## Exercise aim
Extract word for word everything from "The two obstacles" down to "pollution abatement costs." in the passage on U.S. manufacturing costs.

## Given text
**********

But he also pointed out that the U.S. retained its title in 2008 as the world’s leading manufacturer, representing nearly one-quarter of the global manufacturing output, and its title as the world’s largest exporter of goods and services, which reached $1.8 trillion. Indeed, surprising as it may seem in downcast times, 16 of the 50 projects in our charts are in the United States.
A November 2008 report from Deloitte, the National Association of Manufacturers’ Manufacturing Institute and the Manufacturers Alliance/MAPI updated U.S. manufacturing’s structural costs.
The nation’s position vis-a-vis nine major industrial countries (including Germany, Japan, Canada, Mexico, and China) has improved. The disadvantage faced by U.S. manufacturers is now 17.6 percent, compared to a 31.7-percent gap in 2006.
The two obstacles standing in the way of further U.S. structural cost improvement, according to the report, are energy costs and corporate taxation. Among the structural costs that have seen the most improvement are tort costs and pollution abatement costs.
Another significant finding of the report: “The foreign raw cost advantage ? essentially the trade-weighted difference of unit wage costs relative to the United States ? has also narrowed considerably since the 2006 cost study, from 22 percent to 7.3 percent,” writes author Jeremy Leonard, economic consultant for Manufacturers Alliance/MAPI. “This reflects both concerted efforts by U.S. manufacturers to increase productivity, as well as strong wage growth in emerging markets.”
The projects populating the Top Industries lists reflect both trends.

**********

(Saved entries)
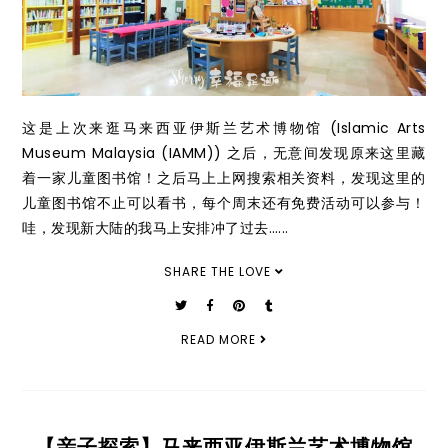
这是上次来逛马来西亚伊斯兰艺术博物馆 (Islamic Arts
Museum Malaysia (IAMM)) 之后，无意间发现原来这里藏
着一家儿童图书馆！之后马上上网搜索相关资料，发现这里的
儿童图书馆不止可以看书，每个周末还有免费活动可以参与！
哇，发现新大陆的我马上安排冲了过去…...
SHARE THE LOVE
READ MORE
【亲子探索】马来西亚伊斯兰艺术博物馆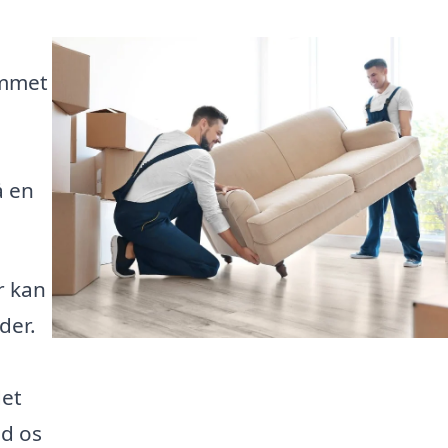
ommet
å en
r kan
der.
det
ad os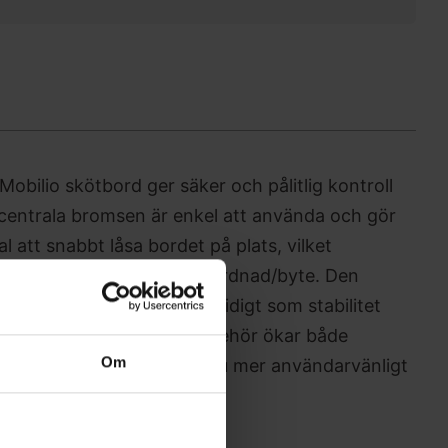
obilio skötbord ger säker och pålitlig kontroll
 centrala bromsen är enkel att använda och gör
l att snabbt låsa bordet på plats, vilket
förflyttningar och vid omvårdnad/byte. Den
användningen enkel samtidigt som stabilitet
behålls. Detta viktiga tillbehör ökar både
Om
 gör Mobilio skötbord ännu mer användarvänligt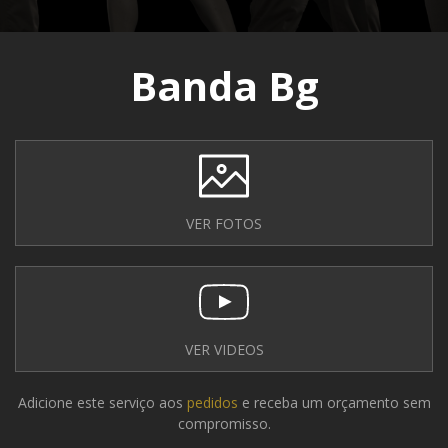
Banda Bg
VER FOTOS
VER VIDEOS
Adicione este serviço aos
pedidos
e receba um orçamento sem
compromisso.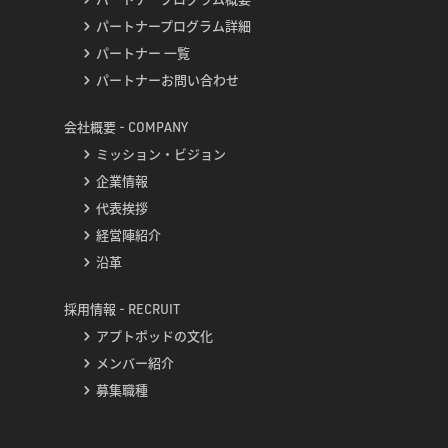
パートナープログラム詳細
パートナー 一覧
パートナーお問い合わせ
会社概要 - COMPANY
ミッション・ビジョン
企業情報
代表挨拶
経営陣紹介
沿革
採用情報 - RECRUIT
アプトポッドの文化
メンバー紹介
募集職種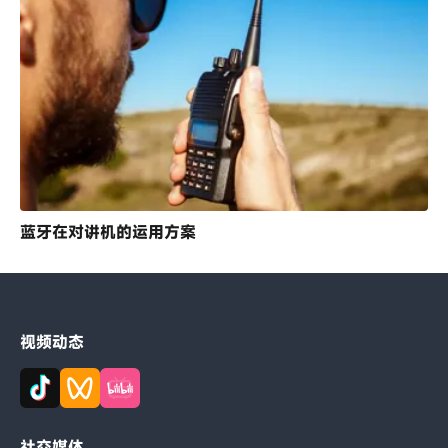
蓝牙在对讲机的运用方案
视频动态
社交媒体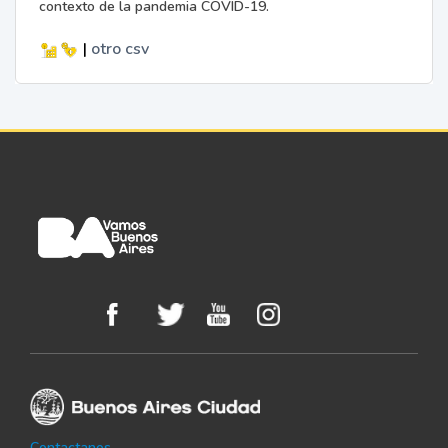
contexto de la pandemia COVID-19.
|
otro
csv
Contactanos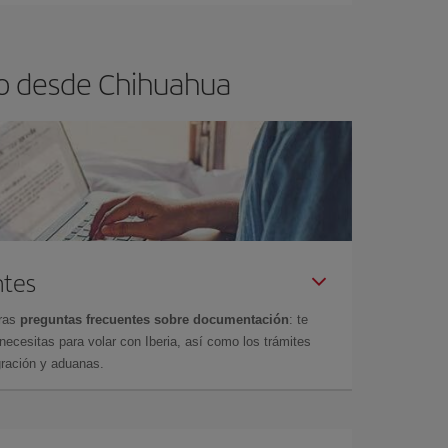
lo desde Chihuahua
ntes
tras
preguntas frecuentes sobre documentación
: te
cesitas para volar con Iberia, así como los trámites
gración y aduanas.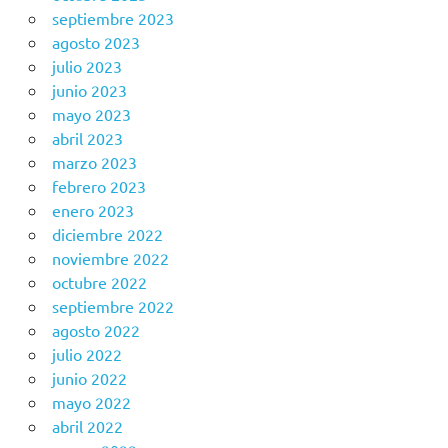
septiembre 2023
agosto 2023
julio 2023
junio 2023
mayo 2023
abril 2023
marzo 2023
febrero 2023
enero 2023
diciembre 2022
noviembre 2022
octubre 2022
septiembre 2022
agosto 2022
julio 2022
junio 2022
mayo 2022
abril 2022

**********

## Written answer
The two obstacles standing in the way of further U.S. structural cost improvement, according to the report, are energy costs and corporate taxation. Among the structural costs that have seen the most improvement are tort costs and pollution abatement costs.